Both the industry and open source communities were quick to devise new tools taking ideas from Google’s scalability architecture (​commodity​ ​hardware​ and ​map reduce​ paradigm). But these tools, loosely grouped under 'NoSQL'​, focus mostly on how to handle the sheer data volume and velocity or burst rate. And no matter how good they are at handling the ​xV's​ of big data, they fall short in meeting the most important aspect of any BI analytics solution: the ​Data integration​ bit!

Data Integration and Preparation

Anyone today is seeking to extract useful information from raw data in order to gain knowledge and make better and informed decision (i.e. data­-driven decision). No matter how valuable your data asset is, there will be many shortcomings if kept in raw format.

Data preparation implies applying some rules/checks to this raw data to standardize and harmonize it across all sources. It includes many time-consuming steps:

  • Data source identification and analysis
  • Data Quality assessment, profiling and audit
  • Data modeling and semantic definition
  • Data transformation and rules specification
  • Data integration process (enforcing harmonization, standardization and conformance throughout sources)
  • Development and test of etl/pipeline jobs
  • Operating, maintaining and evolving these jobs
  • Data profiling and job monitoring

Data preparation and integration, when done correctly and integration leads to "desired" qualities, i.e. the five C's of data (see Rick Sherman BI guidebook):

  1. Clean (dirty and missing data treated)
  2. Consistent (knowing which version of data is right)
  3. Conform (data comparable across all sources)
  4. Current (data latency adapted to needs and context)
  5. Comprehensive (integrating many sources)
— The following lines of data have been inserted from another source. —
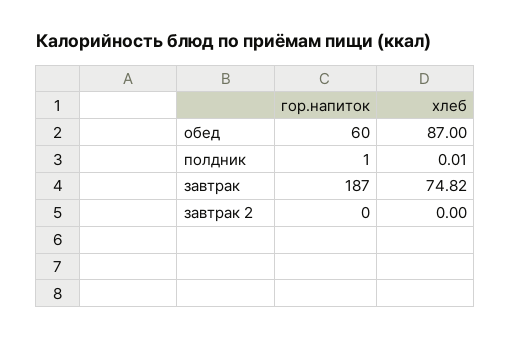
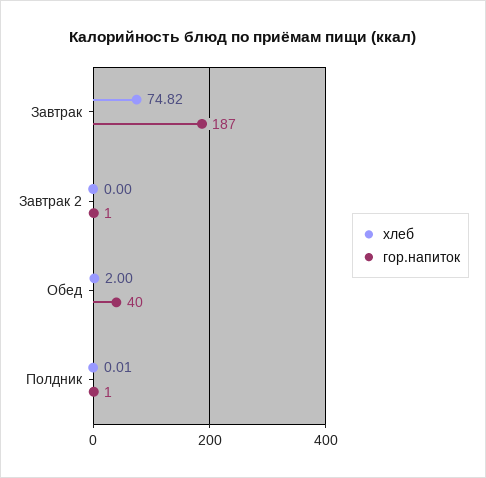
  {
    "гор.напиток": {
-     "обед": 60,
+     "обед": 40,
      "полдник": 1,
      "завтрак": 187,
-     "завтрак 2": 0
+     "завтрак 2": 1
    },
    "хлеб": {
-     "обед": 87,
+     "обед": 2,
      "полдник": 0.01,
      "завтрак": 74.82,
      "завтрак 2": 0
    }
  }

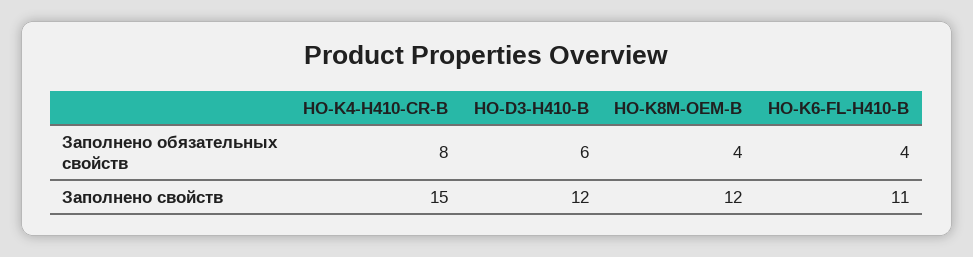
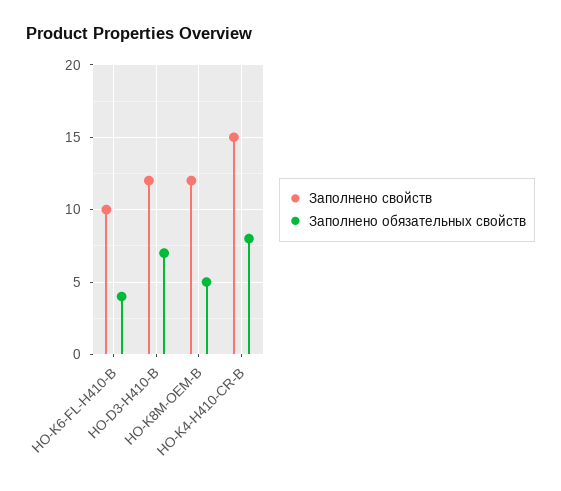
  {
    "Заполнено обязательных свойств": {
      "HO-K4-H410-CR-B": 8,
-     "HO-D3-H410-B": 6,
+     "HO-D3-H410-B": 7,
-     "HO-K8M-OEM-B": 4,
+     "HO-K8M-OEM-B": 5,
      "HO-K6-FL-H410-B": 4
    },
    "Заполнено свойств": {
      "HO-K4-H410-CR-B": 15,
      "HO-D3-H410-B": 12,
      "HO-K8M-OEM-B": 12,
-     "HO-K6-FL-H410-B": 11
+     "HO-K6-FL-H410-B": 10
    }
  }

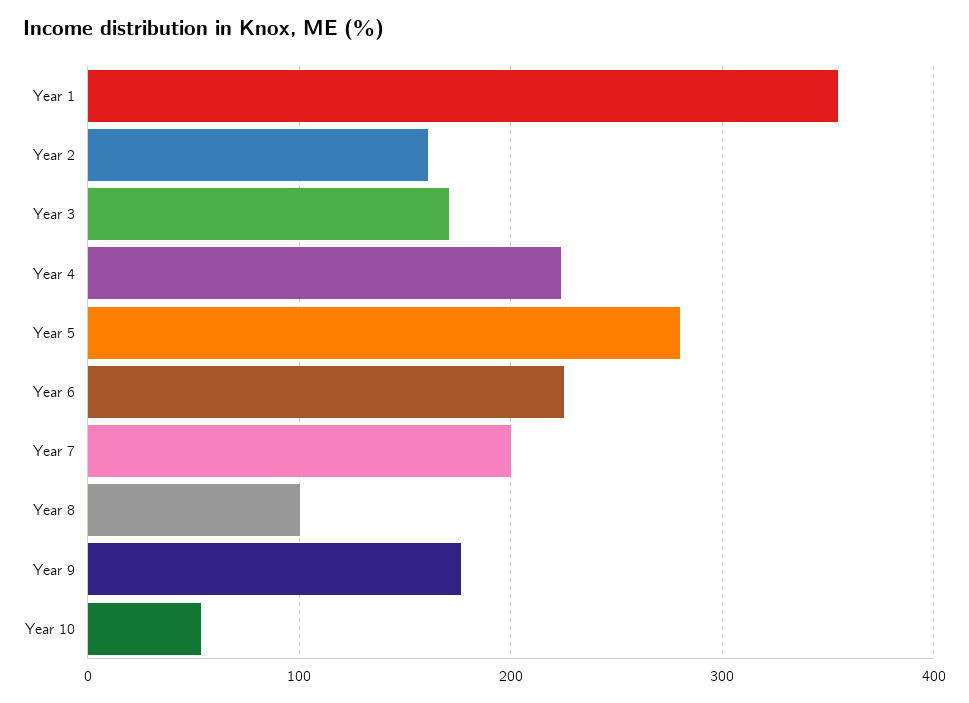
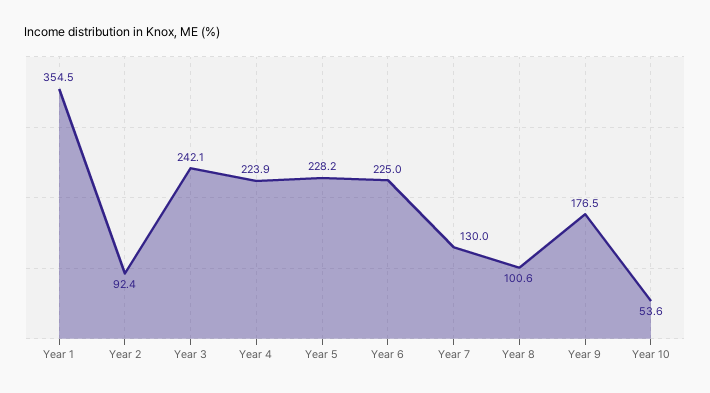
  {
    "Year 1": 354.5,
-   "Year 2": 160,
+   "Year 2": 92.4,
-   "Year 3": 170,
+   "Year 3": 242.1,
    "Year 4": 223.9,
-   "Year 5": 280,
+   "Year 5": 228.2,
    "Year 6": 225,
-   "Year 7": 200,
+   "Year 7": 130,
    "Year 8": 100.6,
    "Year 9": 176.5,
    "Year 10": 53.6
  }

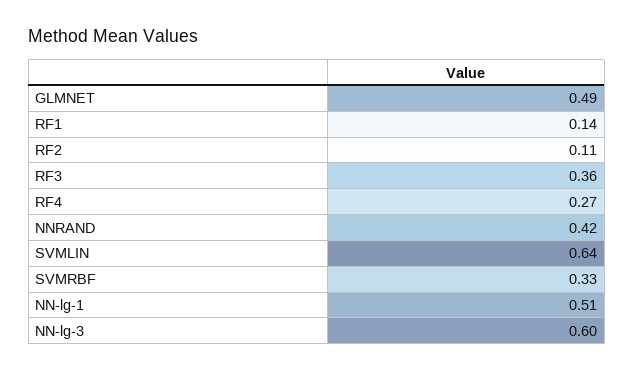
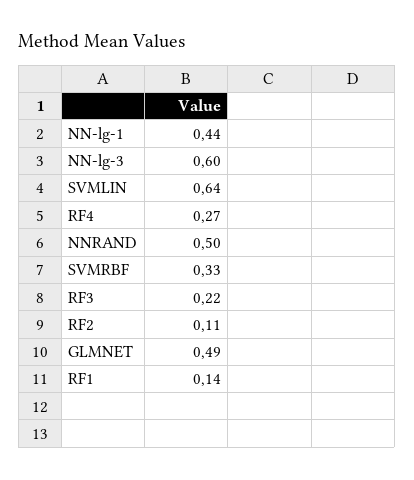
  {
    "GLMNET": 0.49,
    "RF1": 0.14,
    "RF2": 0.11,
-   "RF3": 0.36,
+   "RF3": 0.22,
    "RF4": 0.27,
-   "NNRAND": 0.42,
+   "NNRAND": 0.5,
    "SVMLIN": 0.64,
    "SVMRBF": 0.33,
-   "NN-lg-1": 0.51,
+   "NN-lg-1": 0.44,
    "NN-lg-3": 0.6
  }

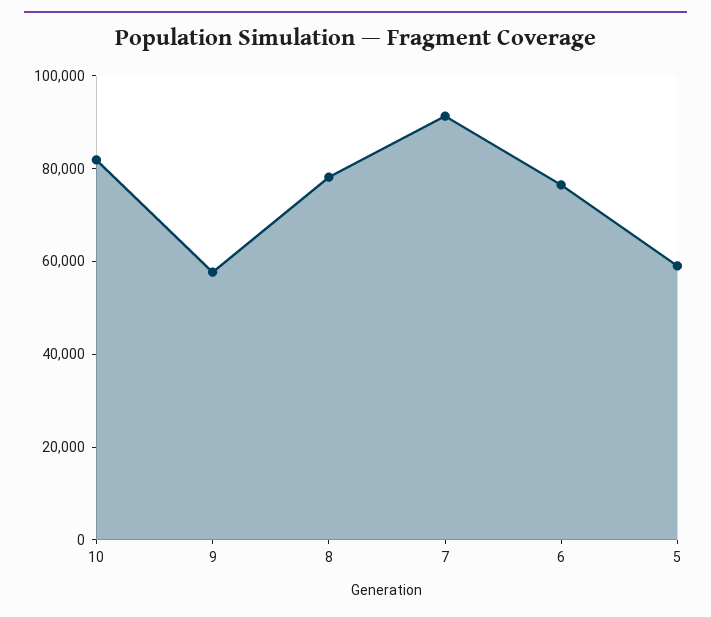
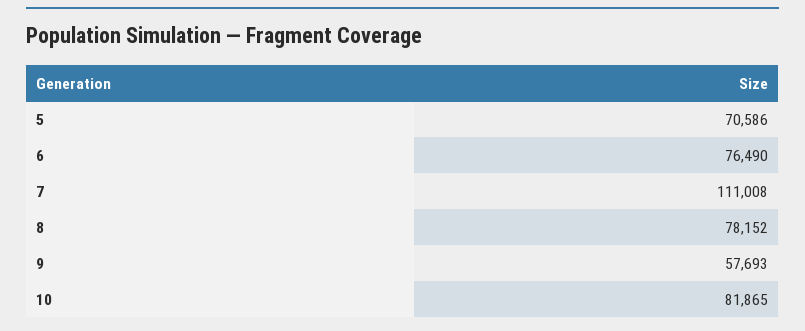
  {
    "10": 81865,
    "9": 57693,
    "8": 78152,
-   "7": 90000,
+   "7": 111008,
    "6": 76490,
-   "5": 60000
+   "5": 70586
  }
It is real hard work, time­-consuming and requires a lot of thinking... but there is no alternative. Don’t believe in any magic solution or silver­ bullet tool that promise to transform raw data into actionable information!

We are faced with a multi­-source data integration problem, and the new source of data deluge should be integrating and <​u>complementing​

the existing BI data layers in some form or another (consolidated/aggregated), and not merely bury us with massive and unwieldy data, i.e. the deluge!

Data Modeling

Working with raw data and semi-structured data is a common big data settings where data exploratory is done on machine-generated logs. However, comes a time when data must be integrated to other source of data, and then you will invariably face challenges, because raw data suffers from a lot of symptoms. It is inconsistent, incomplete, plagued with error, unconstrained, unformatted, outdated, etc.

This step will produce schema-based models implying that data/referential integrity are applied along with rules/checks, standardization and harmonization throughout all sources. Data become comparable and conform across source! Skimming through the modeling step of data preparation will result in bad quality and of limited use datasets (garbage in...).